# PROBLEM DETAILS
With no word left out, write out the entire listing.

# INPUT DATA
►
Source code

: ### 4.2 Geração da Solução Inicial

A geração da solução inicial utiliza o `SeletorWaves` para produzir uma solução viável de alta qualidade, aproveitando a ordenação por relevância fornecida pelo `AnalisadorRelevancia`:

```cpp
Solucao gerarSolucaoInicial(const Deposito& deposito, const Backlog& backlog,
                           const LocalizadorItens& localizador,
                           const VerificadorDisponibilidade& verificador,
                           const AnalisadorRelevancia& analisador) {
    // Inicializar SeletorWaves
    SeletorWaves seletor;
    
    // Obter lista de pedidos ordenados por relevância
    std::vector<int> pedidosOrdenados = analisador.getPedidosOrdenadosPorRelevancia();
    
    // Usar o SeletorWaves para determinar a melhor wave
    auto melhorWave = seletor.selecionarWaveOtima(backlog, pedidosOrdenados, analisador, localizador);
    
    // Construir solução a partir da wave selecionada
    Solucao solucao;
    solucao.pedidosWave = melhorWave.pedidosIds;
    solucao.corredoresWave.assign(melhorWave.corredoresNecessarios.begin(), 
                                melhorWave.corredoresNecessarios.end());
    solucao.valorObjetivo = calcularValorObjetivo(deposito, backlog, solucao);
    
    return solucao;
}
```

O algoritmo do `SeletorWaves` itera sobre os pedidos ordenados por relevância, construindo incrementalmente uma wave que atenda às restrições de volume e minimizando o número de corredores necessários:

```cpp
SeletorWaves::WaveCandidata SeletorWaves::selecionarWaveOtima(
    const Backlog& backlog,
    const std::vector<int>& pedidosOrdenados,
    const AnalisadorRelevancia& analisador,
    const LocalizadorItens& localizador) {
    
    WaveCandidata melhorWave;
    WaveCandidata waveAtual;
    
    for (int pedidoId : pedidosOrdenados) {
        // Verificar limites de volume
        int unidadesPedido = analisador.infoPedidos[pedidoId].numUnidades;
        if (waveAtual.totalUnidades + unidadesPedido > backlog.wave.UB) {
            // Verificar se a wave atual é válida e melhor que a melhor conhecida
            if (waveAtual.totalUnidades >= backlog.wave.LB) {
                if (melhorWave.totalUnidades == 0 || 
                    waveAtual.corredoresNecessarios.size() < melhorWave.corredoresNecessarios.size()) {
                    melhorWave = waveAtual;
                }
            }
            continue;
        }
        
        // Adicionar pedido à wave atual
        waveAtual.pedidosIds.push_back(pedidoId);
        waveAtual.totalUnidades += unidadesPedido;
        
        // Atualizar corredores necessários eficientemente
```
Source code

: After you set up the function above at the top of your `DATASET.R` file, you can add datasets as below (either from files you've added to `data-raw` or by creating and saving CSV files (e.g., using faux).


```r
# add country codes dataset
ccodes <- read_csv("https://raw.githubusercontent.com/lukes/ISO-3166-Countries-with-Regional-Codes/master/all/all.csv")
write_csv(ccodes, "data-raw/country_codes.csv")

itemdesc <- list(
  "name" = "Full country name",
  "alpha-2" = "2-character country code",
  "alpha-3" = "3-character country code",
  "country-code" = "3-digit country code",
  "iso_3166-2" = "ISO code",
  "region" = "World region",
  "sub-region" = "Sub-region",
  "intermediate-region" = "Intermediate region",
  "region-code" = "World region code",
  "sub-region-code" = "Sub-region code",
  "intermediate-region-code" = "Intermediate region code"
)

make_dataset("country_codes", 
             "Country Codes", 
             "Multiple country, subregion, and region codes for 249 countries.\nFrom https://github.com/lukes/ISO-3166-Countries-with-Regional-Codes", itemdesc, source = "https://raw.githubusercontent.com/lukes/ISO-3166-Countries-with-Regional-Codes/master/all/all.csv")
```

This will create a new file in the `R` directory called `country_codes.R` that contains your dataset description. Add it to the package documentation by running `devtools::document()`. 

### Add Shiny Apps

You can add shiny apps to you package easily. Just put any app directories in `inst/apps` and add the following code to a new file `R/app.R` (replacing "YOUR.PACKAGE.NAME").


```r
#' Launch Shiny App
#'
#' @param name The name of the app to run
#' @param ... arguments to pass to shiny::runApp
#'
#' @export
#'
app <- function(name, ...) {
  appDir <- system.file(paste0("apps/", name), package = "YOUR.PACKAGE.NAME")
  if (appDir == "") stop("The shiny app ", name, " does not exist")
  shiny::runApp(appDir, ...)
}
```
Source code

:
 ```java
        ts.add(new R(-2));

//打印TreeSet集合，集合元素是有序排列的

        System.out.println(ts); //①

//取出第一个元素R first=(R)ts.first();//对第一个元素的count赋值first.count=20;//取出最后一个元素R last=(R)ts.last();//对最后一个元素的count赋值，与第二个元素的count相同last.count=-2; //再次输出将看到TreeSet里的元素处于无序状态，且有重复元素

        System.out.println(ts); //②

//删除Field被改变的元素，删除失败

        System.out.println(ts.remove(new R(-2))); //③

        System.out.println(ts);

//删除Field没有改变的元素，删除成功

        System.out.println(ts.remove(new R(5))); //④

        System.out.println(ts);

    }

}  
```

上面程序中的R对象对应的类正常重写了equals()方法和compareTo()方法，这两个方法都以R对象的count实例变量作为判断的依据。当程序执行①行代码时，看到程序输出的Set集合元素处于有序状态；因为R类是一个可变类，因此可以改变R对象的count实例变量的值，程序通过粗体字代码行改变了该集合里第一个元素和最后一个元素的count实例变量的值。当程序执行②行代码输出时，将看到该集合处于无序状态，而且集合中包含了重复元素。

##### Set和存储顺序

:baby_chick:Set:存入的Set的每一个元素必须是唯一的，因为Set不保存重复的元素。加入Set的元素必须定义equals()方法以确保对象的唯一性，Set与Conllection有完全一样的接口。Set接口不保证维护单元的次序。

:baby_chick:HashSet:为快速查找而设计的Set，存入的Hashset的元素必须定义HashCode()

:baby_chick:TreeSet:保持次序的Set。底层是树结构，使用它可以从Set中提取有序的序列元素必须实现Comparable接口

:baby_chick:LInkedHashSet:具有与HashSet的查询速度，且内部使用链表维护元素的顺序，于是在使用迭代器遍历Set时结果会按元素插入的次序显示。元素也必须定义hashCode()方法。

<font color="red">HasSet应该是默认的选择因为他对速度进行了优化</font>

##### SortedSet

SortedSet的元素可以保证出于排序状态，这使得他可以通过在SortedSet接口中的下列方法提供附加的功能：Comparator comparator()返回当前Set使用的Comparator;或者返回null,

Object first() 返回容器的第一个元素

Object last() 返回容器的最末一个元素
◄
# TASK OUTPUT
Source code

: ### 4.2 Geração da Solução Inicial

A geração da solução inicial utiliza o `SeletorWaves` para produzir uma solução viável de alta qualidade, aproveitando a ordenação por relevância fornecida pelo `AnalisadorRelevancia`:

```cpp
Solucao gerarSolucaoInicial(const Deposito& deposito, const Backlog& backlog,
                           const LocalizadorItens& localizador,
                           const VerificadorDisponibilidade& verificador,
                           const AnalisadorRelevancia& analisador) {
    // Inicializar SeletorWaves
    SeletorWaves seletor;
    
    // Obter lista de pedidos ordenados por relevância
    std::vector<int> pedidosOrdenados = analisador.getPedidosOrdenadosPorRelevancia();
    
    // Usar o SeletorWaves para determinar a melhor wave
    auto melhorWave = seletor.selecionarWaveOtima(backlog, pedidosOrdenados, analisador, localizador);
    
    // Construir solução a partir da wave selecionada
    Solucao solucao;
    solucao.pedidosWave = melhorWave.pedidosIds;
    solucao.corredoresWave.assign(melhorWave.corredoresNecessarios.begin(), 
                                melhorWave.corredoresNecessarios.end());
    solucao.valorObjetivo = calcularValorObjetivo(deposito, backlog, solucao);
    
    return solucao;
}
```

O algoritmo do `SeletorWaves` itera sobre os pedidos ordenados por relevância, construindo incrementalmente uma wave que atenda às restrições de volume e minimizando o número de corredores necessários:

```cpp
SeletorWaves::WaveCandidata SeletorWaves::selecionarWaveOtima(
    const Backlog& backlog,
    const std::vector<int>& pedidosOrdenados,
    const AnalisadorRelevancia& analisador,
    const LocalizadorItens& localizador) {
    
    WaveCandidata melhorWave;
    WaveCandidata waveAtual;
    
    for (int pedidoId : pedidosOrdenados) {
        // Verificar limites de volume
        int unidadesPedido = analisador.infoPedidos[pedidoId].numUnidades;
        if (waveAtual.totalUnidades + unidadesPedido > backlog.wave.UB) {
            // Verificar se a wave atual é válida e melhor que a melhor conhecida
            if (waveAtual.totalUnidades >= backlog.wave.LB) {
                if (melhorWave.totalUnidades == 0 || 
                    waveAtual.corredoresNecessarios.size() < melhorWave.corredoresNecessarios.size()) {
                    melhorWave = waveAtual;
                }
            }
            continue;
        }
        
        // Adicionar pedido à wave atual
        waveAtual.pedidosIds.push_back(pedidoId);
        waveAtual.totalUnidades += unidadesPedido;
        
        // Atualizar corredores necessários eficientemente
```
Source code

: After you set up the function above at the top of your `DATASET.R` file, you can add datasets as below (either from files you've added to `data-raw` or by creating and saving CSV files (e.g., using faux).


```r
# add country codes dataset
ccodes <- read_csv("https://raw.githubusercontent.com/lukes/ISO-3166-Countries-with-Regional-Codes/master/all/all.csv")
write_csv(ccodes, "data-raw/country_codes.csv")

itemdesc <- list(
  "name" = "Full country name",
  "alpha-2" = "2-character country code",
  "alpha-3" = "3-character country code",
  "country-code" = "3-digit country code",
  "iso_3166-2" = "ISO code",
  "region" = "World region",
  "sub-region" = "Sub-region",
  "intermediate-region" = "Intermediate region",
  "region-code" = "World region code",
  "sub-region-code" = "Sub-region code",
  "intermediate-region-code" = "Intermediate region code"
)

make_dataset("country_codes", 
             "Country Codes", 
             "Multiple country, subregion, and region codes for 249 countries.\nFrom https://github.com/lukes/ISO-3166-Countries-with-Regional-Codes", itemdesc, source = "https://raw.githubusercontent.com/lukes/ISO-3166-Countries-with-Regional-Codes/master/all/all.csv")
```

This will create a new file in the `R` directory called `country_codes.R` that contains your dataset description. Add it to the package documentation by running `devtools::document()`. 

### Add Shiny Apps

You can add shiny apps to you package easily. Just put any app directories in `inst/apps` and add the following code to a new file `R/app.R` (replacing "YOUR.PACKAGE.NAME").


```r
#' Launch Shiny App
#'
#' @param name The name of the app to run
#' @param ... arguments to pass to shiny::runApp
#'
#' @export
#'
app <- function(name, ...) {
  appDir <- system.file(paste0("apps/", name), package = "YOUR.PACKAGE.NAME")
  if (appDir == "") stop("The shiny app ", name, " does not exist")
  shiny::runApp(appDir, ...)
}
```
Source code

:
 ```java
        ts.add(new R(-2));

//打印TreeSet集合，集合元素是有序排列的

        System.out.println(ts); //①

//取出第一个元素R first=(R)ts.first();//对第一个元素的count赋值first.count=20;//取出最后一个元素R last=(R)ts.last();//对最后一个元素的count赋值，与第二个元素的count相同last.count=-2; //再次输出将看到TreeSet里的元素处于无序状态，且有重复元素

        System.out.println(ts); //②

//删除Field被改变的元素，删除失败

        System.out.println(ts.remove(new R(-2))); //③

        System.out.println(ts);

//删除Field没有改变的元素，删除成功

        System.out.println(ts.remove(new R(5))); //④

        System.out.println(ts);

    }

}  
```

上面程序中的R对象对应的类正常重写了equals()方法和compareTo()方法，这两个方法都以R对象的count实例变量作为判断的依据。当程序执行①行代码时，看到程序输出的Set集合元素处于有序状态；因为R类是一个可变类，因此可以改变R对象的count实例变量的值，程序通过粗体字代码行改变了该集合里第一个元素和最后一个元素的count实例变量的值。当程序执行②行代码输出时，将看到该集合处于无序状态，而且集合中包含了重复元素。

##### Set和存储顺序

:baby_chick:Set:存入的Set的每一个元素必须是唯一的，因为Set不保存重复的元素。加入Set的元素必须定义equals()方法以确保对象的唯一性，Set与Conllection有完全一样的接口。Set接口不保证维护单元的次序。

:baby_chick:HashSet:为快速查找而设计的Set，存入的Hashset的元素必须定义HashCode()

:baby_chick:TreeSet:保持次序的Set。底层是树结构，使用它可以从Set中提取有序的序列元素必须实现Comparable接口

:baby_chick:LInkedHashSet:具有与HashSet的查询速度，且内部使用链表维护元素的顺序，于是在使用迭代器遍历Set时结果会按元素插入的次序显示。元素也必须定义hashCode()方法。

<font color="red">HasSet应该是默认的选择因为他对速度进行了优化</font>

##### SortedSet

SortedSet的元素可以保证出于排序状态，这使得他可以通过在SortedSet接口中的下列方法提供附加的功能：Comparator comparator()返回当前Set使用的Comparator;或者返回null,

Object first() 返回容器的第一个元素

Object last() 返回容器的最末一个元素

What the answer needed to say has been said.